Oh my, it's after 2:00 a.m.! I really should try and go back to bed. I'll give myself until 2:30, then I'll try and go back to sleep. Before I fell asleep this evening, I had a crying spell. I really don't know exactly why I got so emotional. I think part of it is that I'm so lonely. I miss Cindy so much. I haven't heard from my next closest friend in weeks. I'm not sure why, but we will go weeks without talking. I sometimes feel abandoned. I really need a friend who I can talk to every few days. Cindy and I spoke nearly every day. Sometimes more than once a day. Oh, how I miss that. How I miss her! I do have friends that I can call, but sometimes I wish they would call me first. To my friends who are reading this, this is not directed at any one person in particular. It's not my intent to call anyone out here. I'm just speaking from the heart. I think part of the problem is that my friends who are healthy don't know what to say to me anymore. I think my condition scares them. And, my friends who are dealing with chronic illness themselves aren't always up to calling. I am going to try and make more of an effort to call one of them every few days. At least I will feel like I'm doing my part in keeping the friendship going.
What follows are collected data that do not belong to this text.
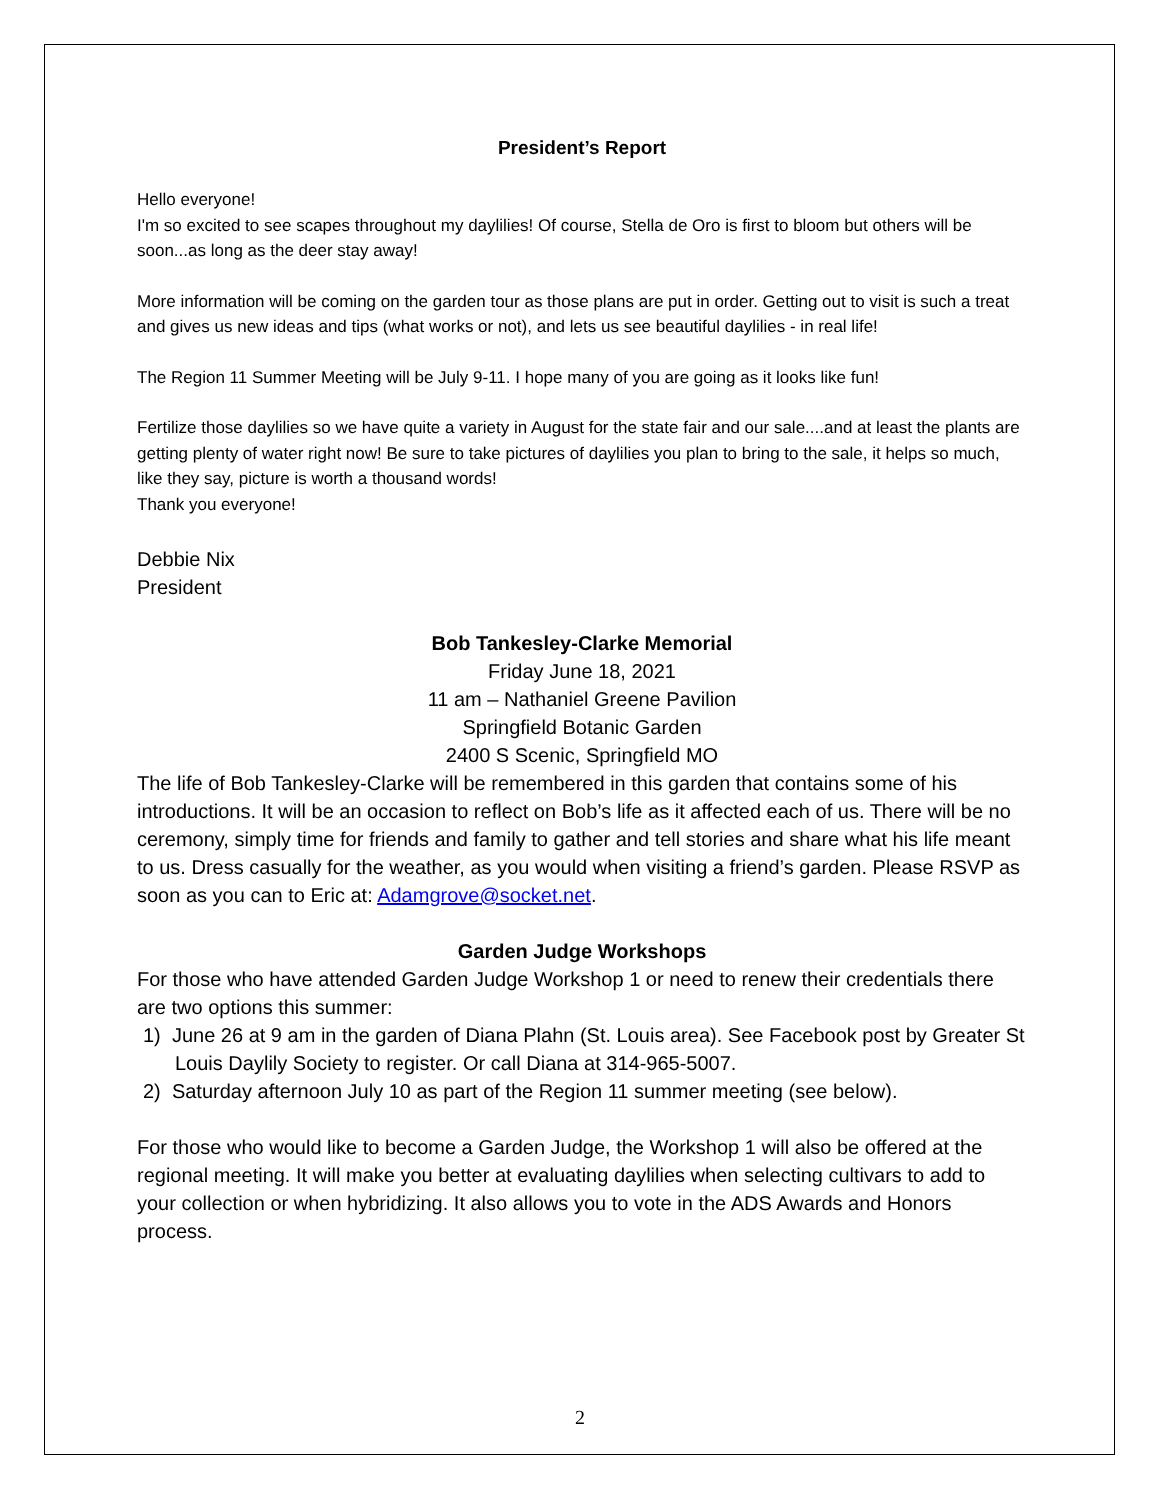President’s Report
Hello everyone!
I'm so excited to see scapes throughout my daylilies! Of course, Stella de Oro is first to bloom but others will be soon...as long as the deer stay away!
More information will be coming on the garden tour as those plans are put in order. Getting out to visit is such a treat and gives us new ideas and tips (what works or not), and lets us see beautiful daylilies - in real life!
The Region 11 Summer Meeting will be July 9-11. I hope many of you are going as it looks like fun!
Fertilize those daylilies so we have quite a variety in August for the state fair and our sale....and at least the plants are getting plenty of water right now! Be sure to take pictures of daylilies you plan to bring to the sale, it helps so much, like they say, picture is worth a thousand words!
Thank you everyone!
Debbie Nix
President
Bob Tankesley-Clarke Memorial
Friday June 18, 2021
11 am – Nathaniel Greene Pavilion
Springfield Botanic Garden
2400 S Scenic, Springfield MO
The life of Bob Tankesley-Clarke will be remembered in this garden that contains some of his introductions. It will be an occasion to reflect on Bob’s life as it affected each of us. There will be no ceremony, simply time for friends and family to gather and tell stories and share what his life meant to us. Dress casually for the weather, as you would when visiting a friend’s garden. Please RSVP as soon as you can to Eric at: Adamgrove@socket.net.
Garden Judge Workshops
For those who have attended Garden Judge Workshop 1 or need to renew their credentials there are two options this summer:
1) June 26 at 9 am in the garden of Diana Plahn (St. Louis area). See Facebook post by Greater St Louis Daylily Society to register. Or call Diana at 314-965-5007.
2) Saturday afternoon July 10 as part of the Region 11 summer meeting (see below).
For those who would like to become a Garden Judge, the Workshop 1 will also be offered at the regional meeting. It will make you better at evaluating daylilies when selecting cultivars to add to your collection or when hybridizing. It also allows you to vote in the ADS Awards and Honors process.
2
I don't think I've mentioned it here, and if I have sorry for the rerun, but I'm trying to lose weight. I'm really trying. My goal is 30 pounds. I'd like to lose it in time for the graduations in May (it would also be nice to have this weight off for our 25th Wedding Anniversary in September), but I'm not sure how realistic that is. I've lost about five pounds in three weeks which I think is about right. I don't want to lose too fast. I don't think there's much danger of that happening since I'm not able to burn very many calories. I've made a list of rewards for myself at different milestones along the way. For example, when I lose five pounds I'm going to buy a pair of earrings (guess what I'm doing tomorrow?). Ten pounds is a new DVD or CD. At twenty pounds I get a Wii Fit. Somewhere in there, I'm going to get a makeover at one of the stores in the mall. I also am going to buy some new clothes...I figure I'll need some once I get the weight off. I'm also going to get an Ipod. I have an Ipod shuffle, but I really want one that I can see the songs and playlists. Wish me luck!
OK, it's 2:20 a.m., I'm heading back to bed. Oh, groan....here comes the dog. I guess he needs to go out. Honestly, sometimes I feel like it's just like we have a baby in the house again. But, what are you going to do? And, what would we do without our pets?